From one day to the next we don’t know what to expect in the education of our children. Distance learning, homeschooling, hybrid models — plans change and policies change weekly. Board meetings, via Zoom, are met with angry and desperate parents who fight for normalcy in a situation that hasn’t been normal for months. This is certainly to be expected when parents need to work to make ends meet and can’t leave young children home alone, yet it is hard for families to have comfort in sending kids into a classroom where their safety is questionable.
Teachers are sounding off too, their own health and the health of their families are at risk. They want to teach but teaching right now could be a matter of life and health and at the worst, death. Digging ever deeper into their pockets to enact creative ways to protect themselves and students when the doors open again. It’s simply disheartening.

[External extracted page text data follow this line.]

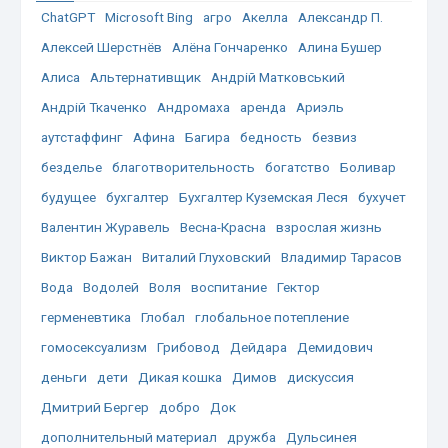
ChatGPT
Microsoft Bing
агро
Акелла
Александр П.
Алексей Шерстнёв
Алёна Гончаренко
Алина Бушер
Алиса
Альтернативщик
Андрій Матковський
Андрій Ткаченко
Андромаха
аренда
Ариэль
аутстаффинг
Афина
Багира
бедность
безвиз
безделье
благотворительность
богатство
Боливар
будущее
бухгалтер
Бухгалтер Куземская Леся
бухучет
Валентин Журавель
Весна-Красна
взрослая жизнь
Виктор Бажан
Виталий Глуховский
Владимир Тарасов
Вода
Водолей
Воля
воспитание
Гектор
герменевтика
Глобал
глобальное потепление
гомосексуализм
Грибовод
Дейдара
Демидович
деньги
дети
Дикая кошка
Димов
дискуссия
Дмитрий Бергер
добро
Док
дополнительный материал
дружба
Дульсинея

Often overlooked and ill-considered are the thoughts and emotions of the kids themselves. Longing for a system they have come to understand, yearning for the structure of school, desperate for friends and social activities, they seem to suffer the most. There are ways to help them cope and make these troubling times easier for them. Review the Six SEVEN C’s to develop your own School Closure Support System at home.
- CARE – Listen to your kids. Give them the space to talk about their feelings about the pandemic and school closures. They miss their friends and the fun things about school. They had no closure for the 2019-20 school year (imagine a lost-at-sea scenario). They need to be free to talk and be heard. Remove your own feelings about the whole situation and really focus on caring about their feelings.
- CONFIRM – Let your kids know that you hear them and that you understand. Confirm and validate their feelings. Leave the doors open as their feelings may change over time. They need to know that their feeling are validated by you and that kid problems are important too.
- CONSOL – Offer a shoulder to cry on or be a sounding board. As you allow them the space to rant you should also try to comfort them. The school closures are a loss for them (like losing a job). Help them by consoling their losses. We can all use a little sympathy during these times.
- CONDITION – Let the kids know what’s happening and why. Help them understand the facts about Covid-19 and how and why we stay safe. Model behaviors that will keep them and yourself safe so that they become the norm. Pull back on summer activity (sleeping in, late nights, video games) as you prepare for school (whatever it may look like). Remind children that school is still important and that you expect them to try their hardest and do their best. Condition yourself as well. Time management and creativity are key. Reach out to other parents to build a network of help during school closures.
- CALM – School at home does not look the way it does on campus. Relax. As long as they are attending online class meetings, checking in, completing work and turning it in they are learning what they would have in the classroom. Actual instruction time in the classroom only encompasses a small fraction of a 6-8 hour school day. It is unreasonable to expect a 6-8 hour school day at home. Fill their day with other fun and enriching activities: learn new things together (a new language, how to bake bread, engineering, and science projects free online). Anxiety is contagious, stay calm, communicate with teachers and counselors at the school and remember your own self-care.
- CONTEMPLATE – Look forward to what the future holds. Make future plans with your children. Think about the future and how things have changed and how they might look in the future. Assure them that things are still changing and help them to see the silver lining. Make a family or individual vision boards. See what good things you can look forward to and try to connect what’s happening now to what has been unexpectedly good about our current circumstance. A negative outlook is easily altered by a change in perspective. Let your positivity blossom in your family.
- CONNECT – Staying socially connected is important for mental wellness. Parents can help children stay connected to family and friends via video chats, text messaging, phone calls, and drive-by visits. Sharing time with others brings some normalcy into our lives and the lives of others. You can brighten everyone’s day as you connect to the outside world.
Together we will get through this. Stay strong, love on one another and stay safe.